Der Kreisvorstand der GST befand sich in der Otto-Müller-Straße gegenüber der Arbeiter- und Bauernfakultät. Mitten auf der Straße brannte ein Haufen Bücher der ABF. Die Studenten hatten am Vormittag ihre Schule zu verteidigen versucht, waren aber von Hunderten „Demonstranten" überrannt worden, die danach alles Wertvolle verbrannten. Vor dem Haus der deutsch-sowjetischen Freundschaft hatte man ebenfalls Bücher und andere Gegenstände auf einen Haufen geworfen und angezündet.
Unser GST-Kreisvorstand war damals „Untermieter" in einer Privatwohnung, die im Erdgeschoß lag. Im zugehörigen Keller befanden sich u. a. unsere Kleinkalibergewehre sowie Munition. Wir hatten Glück. Denn als die „Demonstranten" eindringen wollten, hatte ihnen unsere Wirtin geistesgegenwärtig den Zutritt verwehrt und gesagt: „Hier sind nur Privaträume." Dagegen waren die im 1. Stockwerk gelegenen Räume der FDJ-Kreisleitung „besucht" und zerstört, der FDJ-Kreissekretär geschlagen worden. Wie er mir sagte, hatten sie auch mich „vornehmen" wollen. Er wirkte sehr bedrückt und war vor allem darüber enttäuscht, daß die SED-Kreisleitung uns über die Lage im unklaren gelassen hatte. Wie wir später erfuhren, waren die Genossen tatsächlich bereits am 16. Juni vorinformiert worden, hatten die Warnung aber nicht ernst genommen.

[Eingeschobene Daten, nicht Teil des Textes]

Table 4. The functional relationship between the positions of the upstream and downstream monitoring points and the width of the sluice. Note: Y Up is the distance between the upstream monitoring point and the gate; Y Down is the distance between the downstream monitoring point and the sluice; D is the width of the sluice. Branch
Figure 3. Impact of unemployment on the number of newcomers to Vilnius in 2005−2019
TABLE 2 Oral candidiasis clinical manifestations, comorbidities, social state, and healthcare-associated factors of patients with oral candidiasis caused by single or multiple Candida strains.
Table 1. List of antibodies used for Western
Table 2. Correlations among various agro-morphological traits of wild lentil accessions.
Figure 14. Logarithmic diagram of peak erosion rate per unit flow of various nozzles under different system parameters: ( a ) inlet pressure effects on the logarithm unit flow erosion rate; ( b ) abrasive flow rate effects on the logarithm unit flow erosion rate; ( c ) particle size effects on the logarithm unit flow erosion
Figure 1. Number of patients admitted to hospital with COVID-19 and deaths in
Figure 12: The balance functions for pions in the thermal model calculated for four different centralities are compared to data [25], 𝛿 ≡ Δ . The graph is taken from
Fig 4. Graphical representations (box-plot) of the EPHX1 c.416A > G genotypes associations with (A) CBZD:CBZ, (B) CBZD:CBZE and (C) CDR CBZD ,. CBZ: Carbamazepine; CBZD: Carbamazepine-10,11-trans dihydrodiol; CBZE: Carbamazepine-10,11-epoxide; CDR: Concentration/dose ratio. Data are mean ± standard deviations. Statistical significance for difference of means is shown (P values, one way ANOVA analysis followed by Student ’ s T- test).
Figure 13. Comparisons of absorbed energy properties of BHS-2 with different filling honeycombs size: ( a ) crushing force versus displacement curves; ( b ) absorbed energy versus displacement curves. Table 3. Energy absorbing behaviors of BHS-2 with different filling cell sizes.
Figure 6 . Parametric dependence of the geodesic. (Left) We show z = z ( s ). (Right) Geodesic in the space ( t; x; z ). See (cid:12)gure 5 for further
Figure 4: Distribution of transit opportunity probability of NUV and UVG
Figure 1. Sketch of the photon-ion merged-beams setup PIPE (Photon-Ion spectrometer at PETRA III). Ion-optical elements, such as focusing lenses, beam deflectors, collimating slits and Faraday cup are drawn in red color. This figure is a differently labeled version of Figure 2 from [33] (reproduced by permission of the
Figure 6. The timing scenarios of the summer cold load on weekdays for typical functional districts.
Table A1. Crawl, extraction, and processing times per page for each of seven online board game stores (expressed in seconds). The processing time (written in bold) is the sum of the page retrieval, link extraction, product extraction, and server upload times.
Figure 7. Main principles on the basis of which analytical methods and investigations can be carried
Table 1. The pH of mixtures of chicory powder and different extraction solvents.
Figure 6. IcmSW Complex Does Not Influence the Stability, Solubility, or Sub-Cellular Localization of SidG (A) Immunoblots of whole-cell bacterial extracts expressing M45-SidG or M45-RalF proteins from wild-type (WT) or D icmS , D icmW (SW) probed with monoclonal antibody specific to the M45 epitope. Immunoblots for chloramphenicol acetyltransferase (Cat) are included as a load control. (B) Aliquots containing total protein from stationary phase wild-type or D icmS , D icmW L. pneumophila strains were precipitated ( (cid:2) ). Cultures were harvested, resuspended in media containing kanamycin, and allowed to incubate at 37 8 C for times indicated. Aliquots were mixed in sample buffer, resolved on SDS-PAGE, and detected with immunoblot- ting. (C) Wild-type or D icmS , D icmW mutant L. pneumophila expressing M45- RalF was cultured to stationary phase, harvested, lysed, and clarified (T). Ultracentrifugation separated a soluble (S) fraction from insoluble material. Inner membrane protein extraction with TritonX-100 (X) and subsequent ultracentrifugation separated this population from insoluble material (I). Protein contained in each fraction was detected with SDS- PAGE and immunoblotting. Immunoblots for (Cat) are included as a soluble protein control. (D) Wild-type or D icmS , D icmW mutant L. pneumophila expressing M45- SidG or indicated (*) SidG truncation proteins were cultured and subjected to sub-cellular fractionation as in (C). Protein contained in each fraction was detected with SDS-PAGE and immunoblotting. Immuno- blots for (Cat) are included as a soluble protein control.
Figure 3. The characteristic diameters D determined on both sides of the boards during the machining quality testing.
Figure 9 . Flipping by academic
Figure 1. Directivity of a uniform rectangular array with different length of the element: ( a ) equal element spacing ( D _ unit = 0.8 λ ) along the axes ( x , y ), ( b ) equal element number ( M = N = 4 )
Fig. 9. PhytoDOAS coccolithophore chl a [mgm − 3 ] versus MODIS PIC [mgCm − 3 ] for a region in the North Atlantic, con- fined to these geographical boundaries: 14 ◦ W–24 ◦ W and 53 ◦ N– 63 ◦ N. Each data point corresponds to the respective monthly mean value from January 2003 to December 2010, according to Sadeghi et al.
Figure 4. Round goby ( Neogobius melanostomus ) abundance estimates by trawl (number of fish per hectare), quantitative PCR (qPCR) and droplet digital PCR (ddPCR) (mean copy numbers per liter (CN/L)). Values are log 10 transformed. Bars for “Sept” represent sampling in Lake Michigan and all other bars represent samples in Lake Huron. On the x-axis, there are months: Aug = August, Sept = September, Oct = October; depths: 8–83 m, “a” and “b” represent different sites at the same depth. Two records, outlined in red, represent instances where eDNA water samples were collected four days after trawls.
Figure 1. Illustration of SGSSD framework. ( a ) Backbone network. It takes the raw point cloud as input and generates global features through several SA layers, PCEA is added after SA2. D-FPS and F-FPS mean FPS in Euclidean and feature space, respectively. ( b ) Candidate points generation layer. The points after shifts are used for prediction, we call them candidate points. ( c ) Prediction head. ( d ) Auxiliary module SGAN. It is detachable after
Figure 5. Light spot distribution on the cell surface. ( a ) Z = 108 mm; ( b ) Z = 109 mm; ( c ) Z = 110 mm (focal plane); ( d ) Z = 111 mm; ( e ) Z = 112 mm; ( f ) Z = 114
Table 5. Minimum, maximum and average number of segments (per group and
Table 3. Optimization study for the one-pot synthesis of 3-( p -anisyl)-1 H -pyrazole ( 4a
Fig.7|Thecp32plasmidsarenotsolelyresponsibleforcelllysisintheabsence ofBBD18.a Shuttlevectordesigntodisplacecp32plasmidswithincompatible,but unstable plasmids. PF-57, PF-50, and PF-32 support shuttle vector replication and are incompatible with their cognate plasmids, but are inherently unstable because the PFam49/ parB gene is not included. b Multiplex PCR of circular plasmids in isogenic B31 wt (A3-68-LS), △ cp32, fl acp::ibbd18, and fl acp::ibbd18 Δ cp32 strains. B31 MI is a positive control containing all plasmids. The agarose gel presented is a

Nachdem ich die SED-Kreisleitung telefonisch nicht erreichte, rief ich alle großen GST-Grundorganisationen an. Es ging darum, unsere Kleinkaliberwaffen zu sichern und die Zerstörung der Stützpunkte zu verhindern. Bereits wenig später wurden alle Einrichtungen von zuverlässigen GST-Mitgliedern - und keineswegs nur von Genossen - bewacht. Im Reitstützpunkt Hugo-Keller-Straße waren es beispielsweise vor allem Lehrlinge aus dem VEB Waggonbau und anderen Betrieben, die, statt zu demonstrieren, zu ihren fünf Reitpferden gingen und bereit waren, den selbstgeschaffenen Stützpunkt mit der Heugabel in der Hand gegen jeden Eindringling zu verteidigen. Ich selbst kampierte noch zwei Tage und Nächte allein mit einem Schäferhund der Sektion Hundesport in den beiden Räumen der GST-Kreisleitung. So hatte unsere Organisation in Görlitz insgesamt keine Verluste. Dagegen waren die Kreisleitung der SED und das Rathaus zeitweilig von Provokateuren besetzt und verwüstet worden. Neben anderen Funktionären hatte man auch den Kreissekretär der SED, Genossen Weichold, sowie unseren Oberbürgermeister, Genossen Ehrlich, mißhandelt bzw. an der Spitze der Demonstration durch die Stadt getrieben.
Es dauerte einige Tage, bis das Leben in Görlitz wieder normal wurde. Für mich war ist der 17. Juni 1953 einer der vielen Versuche des Imperialismus, die verhasste sozialistische Ordnung zu erwürgen - so wie er es heute am liebsten mit Kuba tun möchte.